Love; we all strive for it, and most of us achieve a broken heart along the way. Why then, amoungst all the hurt, do we continue to aspire for the perfect relationship?



Hands up if you want that old school romance? Long talks, walks in the park, slow dancing in the pouring rain, you know all that stuff? *Raises hands frantically like an agitated school girl* Well, do not despair, romance isn't dead; it was simply on an extended vacation. You see, just like everyone else, I have the perfect guy envisioned in my head, how he would walk, how he would talk and how he would act, but its really not a practical vision at all, most people cant even commit to a lease, how are they meant to commit to a relationship? But we try all the same.

However this is somewhat of a hypocritical topic for me, as I have met someone special, and even though it's still fairly new, I know that this is going to be something huge. We've kissed, we've cuddled and we have slept together but not 'slept' together and it feels fantastic. However, I do feel a little apprehensive, because I do not want to end up one of those couples that stay home on a Saturday night. I shall be honest, I like going out and I like to have a dance and hang out with friends and, to be more frank, sitting at home, watching dvd's and consuming an excessive amount of Tim Tam's doesn't really make me feel happy. In fact, it makes me grab my hips and thighs and shudder. But then again, as long as I would be with him, I know I would be happy. What to do, what to do?

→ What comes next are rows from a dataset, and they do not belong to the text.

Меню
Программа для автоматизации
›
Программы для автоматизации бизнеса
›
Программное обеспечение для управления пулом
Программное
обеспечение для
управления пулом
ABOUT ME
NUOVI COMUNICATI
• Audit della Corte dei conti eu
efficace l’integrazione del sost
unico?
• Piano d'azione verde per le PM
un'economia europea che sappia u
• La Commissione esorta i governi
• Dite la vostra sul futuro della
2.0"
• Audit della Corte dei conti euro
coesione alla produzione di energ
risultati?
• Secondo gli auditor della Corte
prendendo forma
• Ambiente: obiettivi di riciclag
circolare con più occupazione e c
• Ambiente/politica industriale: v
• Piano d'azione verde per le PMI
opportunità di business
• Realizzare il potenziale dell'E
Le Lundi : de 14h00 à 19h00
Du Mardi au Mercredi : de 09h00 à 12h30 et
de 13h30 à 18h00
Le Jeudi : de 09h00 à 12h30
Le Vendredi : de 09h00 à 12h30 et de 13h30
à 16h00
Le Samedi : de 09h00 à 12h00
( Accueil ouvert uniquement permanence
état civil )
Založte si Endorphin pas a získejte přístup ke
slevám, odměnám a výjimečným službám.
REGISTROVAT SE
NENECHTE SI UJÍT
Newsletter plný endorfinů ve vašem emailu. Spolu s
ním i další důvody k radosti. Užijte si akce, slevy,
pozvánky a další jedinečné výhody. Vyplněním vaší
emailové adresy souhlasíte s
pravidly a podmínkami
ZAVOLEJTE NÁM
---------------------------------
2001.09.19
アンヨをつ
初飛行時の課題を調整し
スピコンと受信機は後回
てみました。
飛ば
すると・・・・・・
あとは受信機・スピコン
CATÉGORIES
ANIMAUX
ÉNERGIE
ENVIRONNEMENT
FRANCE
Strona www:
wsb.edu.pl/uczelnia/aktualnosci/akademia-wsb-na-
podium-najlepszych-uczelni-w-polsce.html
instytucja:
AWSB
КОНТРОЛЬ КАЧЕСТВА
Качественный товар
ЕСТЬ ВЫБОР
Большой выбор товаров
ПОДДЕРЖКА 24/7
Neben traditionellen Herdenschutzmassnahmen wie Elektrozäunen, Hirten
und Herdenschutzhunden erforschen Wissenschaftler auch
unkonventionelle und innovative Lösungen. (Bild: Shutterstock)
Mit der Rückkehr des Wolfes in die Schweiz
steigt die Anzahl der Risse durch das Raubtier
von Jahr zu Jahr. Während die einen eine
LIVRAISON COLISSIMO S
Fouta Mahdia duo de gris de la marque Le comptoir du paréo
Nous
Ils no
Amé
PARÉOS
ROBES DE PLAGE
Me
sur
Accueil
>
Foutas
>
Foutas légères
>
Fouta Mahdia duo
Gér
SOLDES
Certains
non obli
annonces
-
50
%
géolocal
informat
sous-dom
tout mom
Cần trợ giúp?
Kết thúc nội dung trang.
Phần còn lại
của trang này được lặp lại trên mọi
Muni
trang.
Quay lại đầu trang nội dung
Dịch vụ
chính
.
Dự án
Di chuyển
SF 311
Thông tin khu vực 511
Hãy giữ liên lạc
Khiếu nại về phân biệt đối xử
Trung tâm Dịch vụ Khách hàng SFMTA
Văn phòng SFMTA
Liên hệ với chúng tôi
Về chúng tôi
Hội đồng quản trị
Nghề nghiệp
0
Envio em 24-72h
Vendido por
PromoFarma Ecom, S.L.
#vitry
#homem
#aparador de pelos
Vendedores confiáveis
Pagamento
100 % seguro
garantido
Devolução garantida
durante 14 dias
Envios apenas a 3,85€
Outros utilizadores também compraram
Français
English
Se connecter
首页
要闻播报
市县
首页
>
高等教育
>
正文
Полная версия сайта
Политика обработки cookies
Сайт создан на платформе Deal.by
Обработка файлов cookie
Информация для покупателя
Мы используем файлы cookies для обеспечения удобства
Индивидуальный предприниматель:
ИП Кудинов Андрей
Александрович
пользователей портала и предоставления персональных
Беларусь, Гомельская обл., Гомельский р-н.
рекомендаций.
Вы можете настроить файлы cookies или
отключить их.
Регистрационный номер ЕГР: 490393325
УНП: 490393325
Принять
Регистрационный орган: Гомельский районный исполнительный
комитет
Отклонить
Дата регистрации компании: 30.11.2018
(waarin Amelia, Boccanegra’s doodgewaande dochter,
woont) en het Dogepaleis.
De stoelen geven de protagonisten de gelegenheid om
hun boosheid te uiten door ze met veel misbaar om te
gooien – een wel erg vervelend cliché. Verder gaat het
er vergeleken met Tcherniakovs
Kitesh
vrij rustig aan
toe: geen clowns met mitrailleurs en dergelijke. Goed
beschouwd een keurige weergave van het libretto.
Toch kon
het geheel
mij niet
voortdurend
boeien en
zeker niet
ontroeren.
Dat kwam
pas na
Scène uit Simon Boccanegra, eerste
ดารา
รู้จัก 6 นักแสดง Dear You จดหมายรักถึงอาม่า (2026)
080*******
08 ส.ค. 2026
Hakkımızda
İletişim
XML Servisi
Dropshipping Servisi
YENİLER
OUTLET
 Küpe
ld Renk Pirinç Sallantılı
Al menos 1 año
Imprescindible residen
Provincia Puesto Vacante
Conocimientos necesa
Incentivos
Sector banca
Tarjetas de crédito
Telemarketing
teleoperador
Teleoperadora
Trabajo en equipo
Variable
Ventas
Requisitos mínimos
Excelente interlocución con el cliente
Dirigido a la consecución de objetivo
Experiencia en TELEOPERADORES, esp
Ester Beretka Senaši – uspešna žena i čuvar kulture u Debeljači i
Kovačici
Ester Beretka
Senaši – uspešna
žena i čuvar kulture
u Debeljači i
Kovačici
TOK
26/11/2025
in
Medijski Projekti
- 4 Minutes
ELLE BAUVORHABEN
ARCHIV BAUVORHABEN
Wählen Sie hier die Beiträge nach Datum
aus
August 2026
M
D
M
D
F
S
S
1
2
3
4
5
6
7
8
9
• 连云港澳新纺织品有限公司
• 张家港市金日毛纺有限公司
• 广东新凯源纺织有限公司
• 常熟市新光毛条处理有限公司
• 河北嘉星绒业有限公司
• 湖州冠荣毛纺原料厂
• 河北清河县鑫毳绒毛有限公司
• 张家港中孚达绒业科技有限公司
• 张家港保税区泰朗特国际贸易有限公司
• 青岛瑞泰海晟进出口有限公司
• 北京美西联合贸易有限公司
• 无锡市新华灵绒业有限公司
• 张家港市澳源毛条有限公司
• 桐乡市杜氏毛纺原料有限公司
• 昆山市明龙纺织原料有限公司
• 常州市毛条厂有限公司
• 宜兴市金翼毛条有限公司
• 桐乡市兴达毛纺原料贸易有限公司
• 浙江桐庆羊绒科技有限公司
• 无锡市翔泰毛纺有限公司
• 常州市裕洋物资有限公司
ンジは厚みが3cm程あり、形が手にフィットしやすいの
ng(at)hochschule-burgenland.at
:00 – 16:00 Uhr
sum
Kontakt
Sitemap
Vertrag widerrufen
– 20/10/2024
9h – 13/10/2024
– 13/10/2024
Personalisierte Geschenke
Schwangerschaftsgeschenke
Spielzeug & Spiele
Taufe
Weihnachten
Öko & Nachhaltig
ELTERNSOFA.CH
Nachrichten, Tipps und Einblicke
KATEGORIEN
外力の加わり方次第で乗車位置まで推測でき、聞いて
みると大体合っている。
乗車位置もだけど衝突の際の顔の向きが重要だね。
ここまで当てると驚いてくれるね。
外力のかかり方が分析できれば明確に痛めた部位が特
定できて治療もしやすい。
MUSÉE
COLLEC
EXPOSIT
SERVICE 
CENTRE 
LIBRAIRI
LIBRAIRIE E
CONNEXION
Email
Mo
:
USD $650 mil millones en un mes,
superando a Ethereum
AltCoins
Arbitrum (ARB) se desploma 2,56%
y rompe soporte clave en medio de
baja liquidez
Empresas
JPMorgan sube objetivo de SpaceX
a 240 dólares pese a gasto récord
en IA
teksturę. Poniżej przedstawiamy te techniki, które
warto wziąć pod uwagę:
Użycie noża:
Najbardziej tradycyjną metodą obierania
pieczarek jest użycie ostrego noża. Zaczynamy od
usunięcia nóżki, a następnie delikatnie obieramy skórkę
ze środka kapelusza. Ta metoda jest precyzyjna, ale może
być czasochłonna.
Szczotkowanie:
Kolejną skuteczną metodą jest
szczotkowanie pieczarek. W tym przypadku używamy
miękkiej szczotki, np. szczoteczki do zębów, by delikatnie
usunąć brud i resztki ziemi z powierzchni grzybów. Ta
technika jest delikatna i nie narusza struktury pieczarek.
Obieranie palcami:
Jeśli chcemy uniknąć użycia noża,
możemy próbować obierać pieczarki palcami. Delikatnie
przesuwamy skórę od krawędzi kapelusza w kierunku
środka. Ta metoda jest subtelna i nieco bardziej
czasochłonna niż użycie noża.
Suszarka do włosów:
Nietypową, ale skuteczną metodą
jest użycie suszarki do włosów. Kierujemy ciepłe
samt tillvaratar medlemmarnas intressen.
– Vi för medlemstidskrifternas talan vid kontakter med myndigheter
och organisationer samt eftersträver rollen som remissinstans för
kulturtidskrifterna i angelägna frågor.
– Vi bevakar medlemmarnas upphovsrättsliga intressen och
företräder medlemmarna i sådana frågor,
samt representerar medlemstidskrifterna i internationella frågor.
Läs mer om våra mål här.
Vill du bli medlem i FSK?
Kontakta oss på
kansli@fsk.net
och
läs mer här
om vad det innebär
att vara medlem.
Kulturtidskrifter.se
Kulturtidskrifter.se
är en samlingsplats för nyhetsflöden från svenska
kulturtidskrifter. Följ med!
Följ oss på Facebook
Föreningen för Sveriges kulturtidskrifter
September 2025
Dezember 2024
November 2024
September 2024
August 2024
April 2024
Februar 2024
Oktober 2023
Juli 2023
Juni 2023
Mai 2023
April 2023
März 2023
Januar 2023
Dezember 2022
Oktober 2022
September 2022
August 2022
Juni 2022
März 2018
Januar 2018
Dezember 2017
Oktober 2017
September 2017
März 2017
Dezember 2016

I haven't seen my boy in a couple of days and I'm longing for his touch, to hear his voice, but in a way, feeling him and hearing him aren't very assuring at all cause I am unsure of what he wants. What does he want? He says one thing, and does another. It's so confusing, and I don't know if I can handle a guy who does the ever-so-romantic 'withholding cha cha', where you don't know the steps, therefore you're lead around and around till the other person is ready to stop. I don't know if these are intentions but it's just how it feels and it's quite aggravating. He wasn't exactly romantic, but I know that he could be because of the way he treats me. He even confessed to me about holding back the romantic token things he usually does, because he doesn't want to be hurt like so many before have done to him, which I totally understand. But how long am I meant to understand for?

We have all been hurt, whether it's been love or lust. We have all been hurt, and will be hurt many more times before we die, but the million dollar question is, ?how the hell do we live happily ever after? Is there such a thing?? Maybe there is ? I hope to God there is. Now all I've got to do is believe in God and I will be set.